Sen. Evelyn Lynn, R-Ormond Beach, scolded her colleagues for spending so much time talking about abortion when there are more pressing issues.
"I will vote no on every abortion bill," she said during debate on the ultrasound bill, sponsored by Sen. Ronda Storms, R-Valrico. "It is the wrong thing for us to be discussing."
Lynn said she didn't come to Tallahassee to dictate values.
"I came up here to help put food on the table," she said. "I came up here to get people jobs. I came up here to protect people from the kinds of safety issues that fire and police take care of. I came up here to protect education."
Republican Sen. Nancy Detert, R-Venice, agreed. "I'm prolife for me, and everyone else is on their own," she said. "I personally resent writing legislation that acts like I'm too stupid to confer with my own doctor."
Sen. Chris Smith, D-Fort Lauderdale, accused Republican lawmakers of being hypocritical for arguing that government shouldn't interfere in the doctor-patient relationship when supporting legislation aimed at the federal health care law, but then supporting the ultrasound measure.
But Sen. Andy Gardiner, R-Orlando, said the bill is about giving women all the information available to them before making the decision to terminate a pregnancy, even if it looks like the child might be born with disabilities.
"Just maybe, one time, that mother, that family, not just the mother, the family, maybe they see that ultrasound and they see a heartbeat and they see fingers and they see toes and they say, 'You know what? Wait a minute. I was just told all the things that will be a problem.' But just maybe they pause," he said.
Storms took exception to arguments that lawmakers shouldn't tackle moral issues. "The great questions of life are why you're here," she said. "These are the things that if you unzipped your heart, for most of you, it's what you believe to your core, whichever side you're on."
She noted that all lawmakers bring the sum of life experiences to their votes, and morals inform everything from decisions on protecting children from sexual abuse to insurance reform and policies that affect the poor.
She also acknowledged that lawmakers aren't always consistent with their votes.
"There's no question about the contradictory positions that we all take. I'm not ashamed of it," she said. "We all say we are for less government, except here. Or we're for more government, except here."
The Senate also voted 26-12 in favor of HB 1247, which tightens restrictions on parental notification when a minor seeks an abortion. Among other things, it requires young women who want a judge to waive the parental notification requirement to get it in circuit court rather than the wider-reaching appeals court. Supporters say it prevents teens from crossing the state to find a sympathetic judge. Opponents say it threatens the safety and privacy of young women in small communities where everyone knows everyone, including courthouse workers.

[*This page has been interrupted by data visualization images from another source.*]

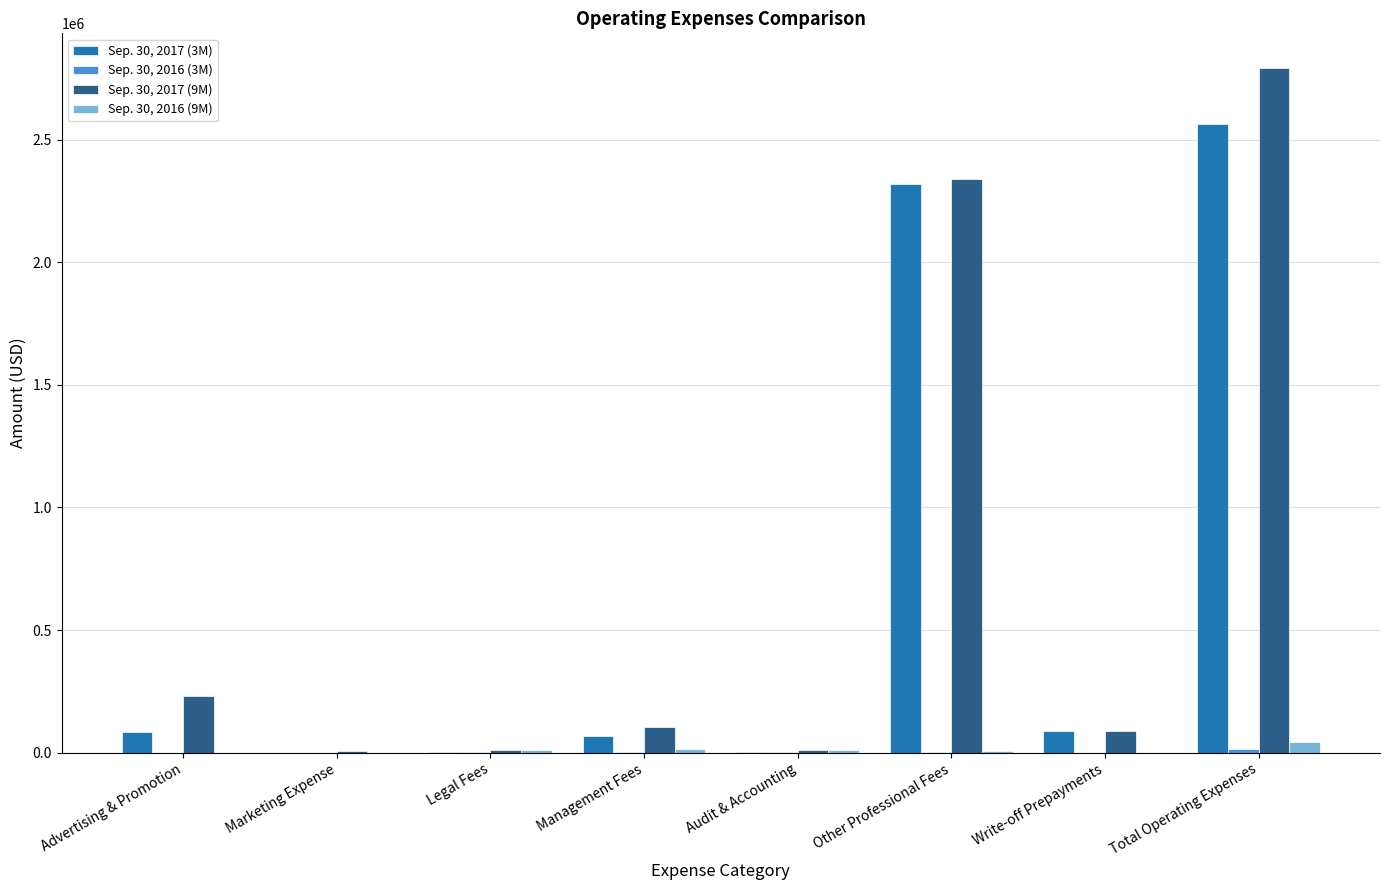

Is it true that Sep. 30, 2017 (3M) equals 84750 at Advertising & Promotion?

True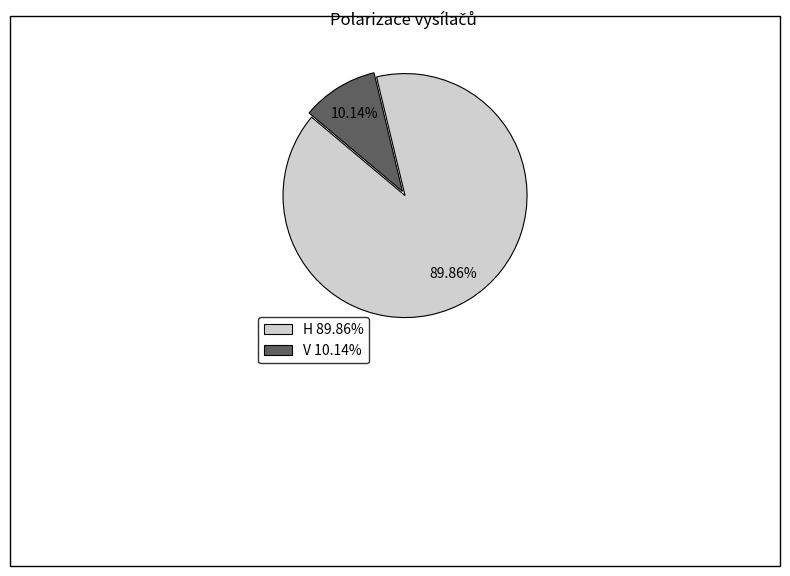

What percentage is the V slice, to the nearest percent?

10%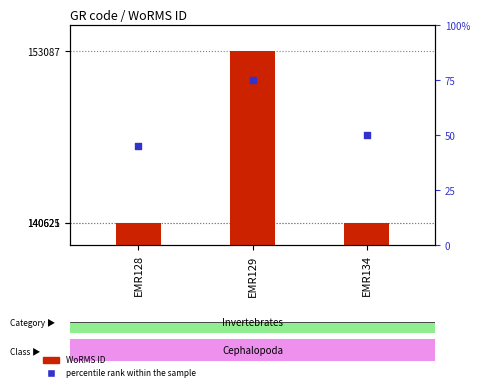

At which category is the sum across all series the highest?

EMR129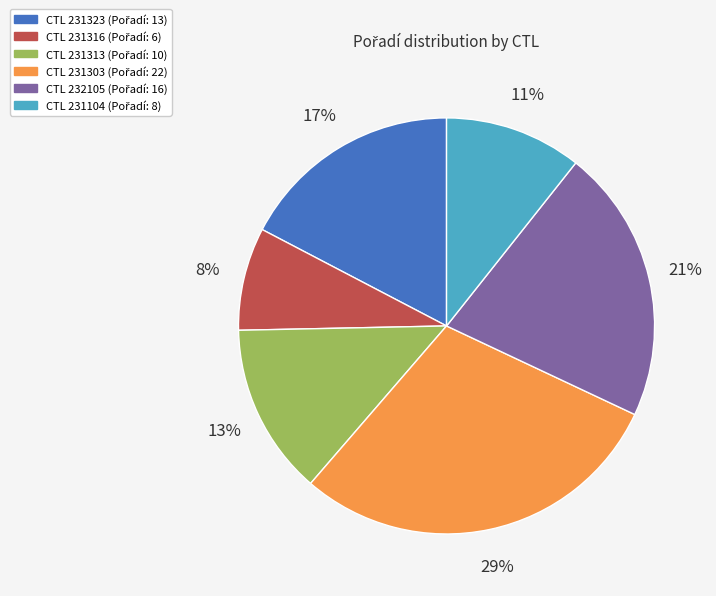

Is there a majority slice in this chart?

No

Sen. Alan Hays, R-Umatilla, who sponsored the bill, said 12- and 13-year-old pregnant girls don't make the decision to go to another jurisdiction for the waiver. Adults counsel and drive them, he said.
"I find it totally and completely repulsive," he said.
Earlier in the week, the House gave final approval to HB 97, which prohibits health insurance plans created through the federal health care law from offering coverage of abortion, sending that proposal to the governor for his signature. The House also gave the final thumbs-up to HB 1179, which proposes a constitutional amendment to ban use of taxpayer money for abortions. The amendment is likely to appear on the November 2012 ballot. It needs approval from 60 percent of voters to become part of the Constitution.